Между двумя футбольными клубами Буэнос-Айреса – «Ривер Плейтом» и «Бока Хуниорсом» – идет, как известно, вечное непримиримое соперничество. Однако существует противоборство, которое формировало жизнь на Земле с самого начала, и оно продолжается по сей день. Основная гонка вооружений на планете происходит между двумя непримиримыми врагами, ядерными сверхдержавами микробиологического мира – бактериями и вирусами (или бактериофагами), стремящимися уничтожить друг друга. Эта война длится вечность, по крайней мере не меньше миллиарда лет.
Еще до пандемии COVID-19 мы знали, что вирусы – это невидимая опасность, предвестники болезней и смертей. В своем известном высказывании лауреат Нобелевской премии Джошуа Ледерберг утверждал, что «самая серьезная угроза дальнейшему господству человека на планете – это вирусы». Помимо социального дистанцирования и некоторого естественного иммунитета, у человечества в арсенале мер противодействия имеются также вакцинация и множество специализированных или перепрофилированных методов лечения, а кроме того – препаратов. Угроза никогда не исчезнет, поскольку вирусы способны мутировать, развиваться, захватывать генетический материал своих хозяев и постоянно перерождаться.

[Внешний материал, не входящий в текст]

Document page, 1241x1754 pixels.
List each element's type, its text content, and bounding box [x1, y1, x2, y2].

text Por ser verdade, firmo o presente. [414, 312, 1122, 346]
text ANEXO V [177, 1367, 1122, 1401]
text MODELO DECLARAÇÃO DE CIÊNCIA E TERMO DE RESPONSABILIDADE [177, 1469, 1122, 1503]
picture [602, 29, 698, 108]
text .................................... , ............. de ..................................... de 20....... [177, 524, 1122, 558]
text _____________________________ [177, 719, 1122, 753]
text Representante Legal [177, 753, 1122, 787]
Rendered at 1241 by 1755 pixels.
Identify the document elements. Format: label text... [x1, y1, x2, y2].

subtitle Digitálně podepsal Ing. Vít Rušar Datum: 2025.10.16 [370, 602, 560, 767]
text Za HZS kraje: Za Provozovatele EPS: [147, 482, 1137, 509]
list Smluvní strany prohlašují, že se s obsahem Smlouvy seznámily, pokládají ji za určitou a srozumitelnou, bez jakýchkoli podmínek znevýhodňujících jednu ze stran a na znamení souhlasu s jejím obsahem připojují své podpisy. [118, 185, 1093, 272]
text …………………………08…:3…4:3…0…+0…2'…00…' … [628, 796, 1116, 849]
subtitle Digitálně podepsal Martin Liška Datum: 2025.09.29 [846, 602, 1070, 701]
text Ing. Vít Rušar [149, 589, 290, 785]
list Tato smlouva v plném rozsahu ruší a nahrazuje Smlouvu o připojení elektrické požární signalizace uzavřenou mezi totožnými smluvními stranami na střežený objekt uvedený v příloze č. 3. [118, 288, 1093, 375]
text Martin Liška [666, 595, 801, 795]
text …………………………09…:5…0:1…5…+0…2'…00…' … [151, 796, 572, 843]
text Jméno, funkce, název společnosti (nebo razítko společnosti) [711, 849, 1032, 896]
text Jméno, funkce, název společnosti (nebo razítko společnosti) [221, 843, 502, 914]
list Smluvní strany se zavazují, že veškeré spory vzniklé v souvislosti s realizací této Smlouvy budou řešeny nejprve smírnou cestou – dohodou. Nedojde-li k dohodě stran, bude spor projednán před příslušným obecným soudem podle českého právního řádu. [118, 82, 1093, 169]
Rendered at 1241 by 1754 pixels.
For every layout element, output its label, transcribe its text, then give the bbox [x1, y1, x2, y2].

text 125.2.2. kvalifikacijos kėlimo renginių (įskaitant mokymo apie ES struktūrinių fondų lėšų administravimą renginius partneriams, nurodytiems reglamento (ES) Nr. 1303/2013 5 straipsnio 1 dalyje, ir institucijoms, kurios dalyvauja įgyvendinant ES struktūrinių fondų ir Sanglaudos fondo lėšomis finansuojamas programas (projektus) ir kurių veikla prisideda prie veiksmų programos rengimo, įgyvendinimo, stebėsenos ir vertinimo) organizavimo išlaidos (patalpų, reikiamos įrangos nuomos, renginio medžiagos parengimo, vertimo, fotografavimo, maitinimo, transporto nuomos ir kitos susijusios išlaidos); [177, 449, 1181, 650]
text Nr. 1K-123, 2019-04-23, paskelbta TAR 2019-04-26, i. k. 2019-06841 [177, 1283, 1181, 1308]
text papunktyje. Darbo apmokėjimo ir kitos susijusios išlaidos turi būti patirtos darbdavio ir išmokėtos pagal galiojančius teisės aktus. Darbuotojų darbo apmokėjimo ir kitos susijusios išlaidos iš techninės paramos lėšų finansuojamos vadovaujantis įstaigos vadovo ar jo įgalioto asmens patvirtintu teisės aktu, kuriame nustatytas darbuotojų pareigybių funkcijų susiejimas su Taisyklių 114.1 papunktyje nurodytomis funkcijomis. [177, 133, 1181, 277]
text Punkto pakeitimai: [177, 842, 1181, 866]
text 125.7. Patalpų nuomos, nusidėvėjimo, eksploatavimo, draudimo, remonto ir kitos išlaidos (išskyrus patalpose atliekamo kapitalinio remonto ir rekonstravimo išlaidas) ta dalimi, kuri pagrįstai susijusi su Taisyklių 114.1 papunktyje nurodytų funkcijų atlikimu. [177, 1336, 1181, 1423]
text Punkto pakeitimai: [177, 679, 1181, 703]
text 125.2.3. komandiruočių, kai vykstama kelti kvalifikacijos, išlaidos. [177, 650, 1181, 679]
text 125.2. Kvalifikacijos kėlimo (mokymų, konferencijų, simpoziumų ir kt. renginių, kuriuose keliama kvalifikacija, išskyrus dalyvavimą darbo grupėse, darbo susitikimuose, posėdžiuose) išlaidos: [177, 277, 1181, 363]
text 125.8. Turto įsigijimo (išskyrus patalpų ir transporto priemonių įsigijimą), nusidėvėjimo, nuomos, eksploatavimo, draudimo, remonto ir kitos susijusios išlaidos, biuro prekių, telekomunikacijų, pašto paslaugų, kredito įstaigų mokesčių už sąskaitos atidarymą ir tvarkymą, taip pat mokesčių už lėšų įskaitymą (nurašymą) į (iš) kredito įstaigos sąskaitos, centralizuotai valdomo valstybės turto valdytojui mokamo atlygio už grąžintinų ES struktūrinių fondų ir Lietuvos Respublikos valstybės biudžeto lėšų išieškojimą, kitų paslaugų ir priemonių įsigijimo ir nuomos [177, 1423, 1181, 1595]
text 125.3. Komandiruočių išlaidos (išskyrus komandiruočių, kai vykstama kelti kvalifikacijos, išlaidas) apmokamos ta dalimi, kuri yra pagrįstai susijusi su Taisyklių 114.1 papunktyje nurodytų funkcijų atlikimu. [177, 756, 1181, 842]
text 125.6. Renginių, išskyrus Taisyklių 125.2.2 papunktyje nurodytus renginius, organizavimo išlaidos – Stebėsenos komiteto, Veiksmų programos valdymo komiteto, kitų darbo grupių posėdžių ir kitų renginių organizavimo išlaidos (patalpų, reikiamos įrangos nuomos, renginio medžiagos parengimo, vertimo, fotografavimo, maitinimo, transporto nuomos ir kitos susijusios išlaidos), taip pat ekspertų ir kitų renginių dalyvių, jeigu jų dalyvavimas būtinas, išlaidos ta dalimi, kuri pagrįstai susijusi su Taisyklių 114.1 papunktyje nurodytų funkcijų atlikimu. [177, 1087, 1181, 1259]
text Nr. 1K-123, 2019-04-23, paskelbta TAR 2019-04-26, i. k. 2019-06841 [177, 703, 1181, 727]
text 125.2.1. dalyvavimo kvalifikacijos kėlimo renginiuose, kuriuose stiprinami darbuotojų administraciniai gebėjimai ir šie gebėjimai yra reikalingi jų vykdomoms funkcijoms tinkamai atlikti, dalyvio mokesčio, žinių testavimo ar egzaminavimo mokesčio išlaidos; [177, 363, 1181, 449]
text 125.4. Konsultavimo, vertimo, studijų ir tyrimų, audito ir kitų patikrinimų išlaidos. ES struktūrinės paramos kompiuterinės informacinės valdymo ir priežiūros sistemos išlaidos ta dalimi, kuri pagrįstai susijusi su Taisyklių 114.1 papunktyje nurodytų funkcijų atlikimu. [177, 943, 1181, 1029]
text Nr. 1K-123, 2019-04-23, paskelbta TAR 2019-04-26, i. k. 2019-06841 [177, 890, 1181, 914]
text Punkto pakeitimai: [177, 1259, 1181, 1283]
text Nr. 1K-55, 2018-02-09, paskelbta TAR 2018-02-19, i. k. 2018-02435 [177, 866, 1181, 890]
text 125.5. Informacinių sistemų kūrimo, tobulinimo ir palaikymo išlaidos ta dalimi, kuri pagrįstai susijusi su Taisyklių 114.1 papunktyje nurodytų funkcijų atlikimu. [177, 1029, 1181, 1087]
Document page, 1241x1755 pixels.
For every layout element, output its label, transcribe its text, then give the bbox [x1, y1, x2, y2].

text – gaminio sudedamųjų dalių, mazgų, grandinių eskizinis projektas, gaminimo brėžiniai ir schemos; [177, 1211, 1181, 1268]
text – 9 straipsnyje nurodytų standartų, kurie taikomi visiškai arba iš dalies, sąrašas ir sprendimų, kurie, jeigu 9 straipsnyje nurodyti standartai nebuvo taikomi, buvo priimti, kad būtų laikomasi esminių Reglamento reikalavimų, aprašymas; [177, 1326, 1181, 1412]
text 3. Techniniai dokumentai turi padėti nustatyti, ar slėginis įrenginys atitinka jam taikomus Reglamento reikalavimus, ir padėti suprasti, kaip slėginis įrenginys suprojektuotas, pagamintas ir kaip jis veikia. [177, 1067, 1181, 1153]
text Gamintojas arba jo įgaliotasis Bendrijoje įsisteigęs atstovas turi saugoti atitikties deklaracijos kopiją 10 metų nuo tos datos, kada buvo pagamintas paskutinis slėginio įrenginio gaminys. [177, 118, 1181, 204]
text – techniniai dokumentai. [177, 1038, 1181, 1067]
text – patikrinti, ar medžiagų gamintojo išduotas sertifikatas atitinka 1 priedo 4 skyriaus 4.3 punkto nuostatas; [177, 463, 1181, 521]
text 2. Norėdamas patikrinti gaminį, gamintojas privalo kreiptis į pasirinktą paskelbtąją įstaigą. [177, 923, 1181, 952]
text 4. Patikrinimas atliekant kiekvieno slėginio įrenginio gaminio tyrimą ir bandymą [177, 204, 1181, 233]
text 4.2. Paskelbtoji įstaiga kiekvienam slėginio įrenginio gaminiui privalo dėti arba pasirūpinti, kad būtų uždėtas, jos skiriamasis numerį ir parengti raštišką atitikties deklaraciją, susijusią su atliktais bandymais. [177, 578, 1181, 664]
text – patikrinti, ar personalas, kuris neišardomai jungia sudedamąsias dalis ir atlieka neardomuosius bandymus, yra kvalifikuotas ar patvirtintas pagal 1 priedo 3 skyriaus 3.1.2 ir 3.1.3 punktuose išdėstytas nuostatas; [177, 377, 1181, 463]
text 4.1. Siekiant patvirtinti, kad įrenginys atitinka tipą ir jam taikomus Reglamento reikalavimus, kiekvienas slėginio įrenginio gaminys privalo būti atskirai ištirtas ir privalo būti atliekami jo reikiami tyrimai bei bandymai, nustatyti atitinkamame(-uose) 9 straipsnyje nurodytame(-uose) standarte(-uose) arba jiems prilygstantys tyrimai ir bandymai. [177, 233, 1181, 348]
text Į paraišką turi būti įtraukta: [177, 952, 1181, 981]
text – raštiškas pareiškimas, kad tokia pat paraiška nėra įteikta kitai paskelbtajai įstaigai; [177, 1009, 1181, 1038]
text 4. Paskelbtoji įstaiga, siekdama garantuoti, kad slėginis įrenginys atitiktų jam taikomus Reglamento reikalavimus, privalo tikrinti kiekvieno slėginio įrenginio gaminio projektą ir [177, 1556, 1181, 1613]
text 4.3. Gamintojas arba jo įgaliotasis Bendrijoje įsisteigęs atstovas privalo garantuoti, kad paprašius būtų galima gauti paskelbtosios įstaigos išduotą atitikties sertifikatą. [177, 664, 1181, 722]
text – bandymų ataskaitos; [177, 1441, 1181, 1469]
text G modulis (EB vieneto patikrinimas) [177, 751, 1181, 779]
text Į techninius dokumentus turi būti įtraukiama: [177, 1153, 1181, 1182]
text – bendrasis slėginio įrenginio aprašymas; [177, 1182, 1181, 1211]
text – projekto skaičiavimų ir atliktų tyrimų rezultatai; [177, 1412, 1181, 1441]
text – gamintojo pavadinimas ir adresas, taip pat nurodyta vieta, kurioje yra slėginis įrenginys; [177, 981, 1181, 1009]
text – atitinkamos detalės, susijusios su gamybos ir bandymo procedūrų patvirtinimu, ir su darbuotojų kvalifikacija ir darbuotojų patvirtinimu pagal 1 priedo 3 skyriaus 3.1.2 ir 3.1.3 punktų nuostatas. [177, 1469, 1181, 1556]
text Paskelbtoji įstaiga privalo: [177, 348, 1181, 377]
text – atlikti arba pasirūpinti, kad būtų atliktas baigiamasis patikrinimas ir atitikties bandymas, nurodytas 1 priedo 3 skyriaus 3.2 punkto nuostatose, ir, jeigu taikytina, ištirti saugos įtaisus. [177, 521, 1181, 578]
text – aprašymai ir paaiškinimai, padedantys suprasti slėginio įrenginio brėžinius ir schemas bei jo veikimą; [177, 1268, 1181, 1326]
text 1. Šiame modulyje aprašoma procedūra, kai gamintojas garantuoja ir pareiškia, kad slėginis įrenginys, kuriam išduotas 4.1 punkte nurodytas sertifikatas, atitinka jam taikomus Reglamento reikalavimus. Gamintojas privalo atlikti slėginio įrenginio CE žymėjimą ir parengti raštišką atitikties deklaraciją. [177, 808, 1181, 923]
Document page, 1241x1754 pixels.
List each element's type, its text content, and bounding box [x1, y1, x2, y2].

Бактерии хорошо нас понимают. Они постоянно сталкиваются с атаками со стороны бактериофагов – вирусов, которые заражают исключительно бактерии. На планете Земля существует непостижимое количество бактериофагов (10 нониллионов (10-10)!), то есть по одному триллиону на каждую песчинку[65]. «Не спрашивайте меня, как люди получают это число, но я им верю», – говорит Марраффини[66]. Если расположить эти субмикроскопические фаги вплотную друг к другу, эта цепочка растянется на 200 млн световых лет[67]. Под электронным микроскопом многие из них выглядят довольно угрожающе, напоминая нечто среднее между лунным посадочным модулем и пауком, лапы которого растопырены, чтобы зацепиться за поверхность клетки. Другие обладают невинным очарованием круглого леденца на палочке с длинным хвостом. После присоединения вирус вводит в бактериальную клетку свой собственный генетический материал, короткую цепочку ДНК или ее двоюродную химическую сестру, РНК, используя механизмы синтеза белка бактериальной клетки. За 20–30 минут десятки и сотни заново скомпонованных вирусных потомков вырываются из уже погибшей клетки, подобно полчищу Чужих, вырвавшихся из живота Джона Хёрта. «Клетки взрываются, они лопаются, как воздушные шары», – говорит Марраффини.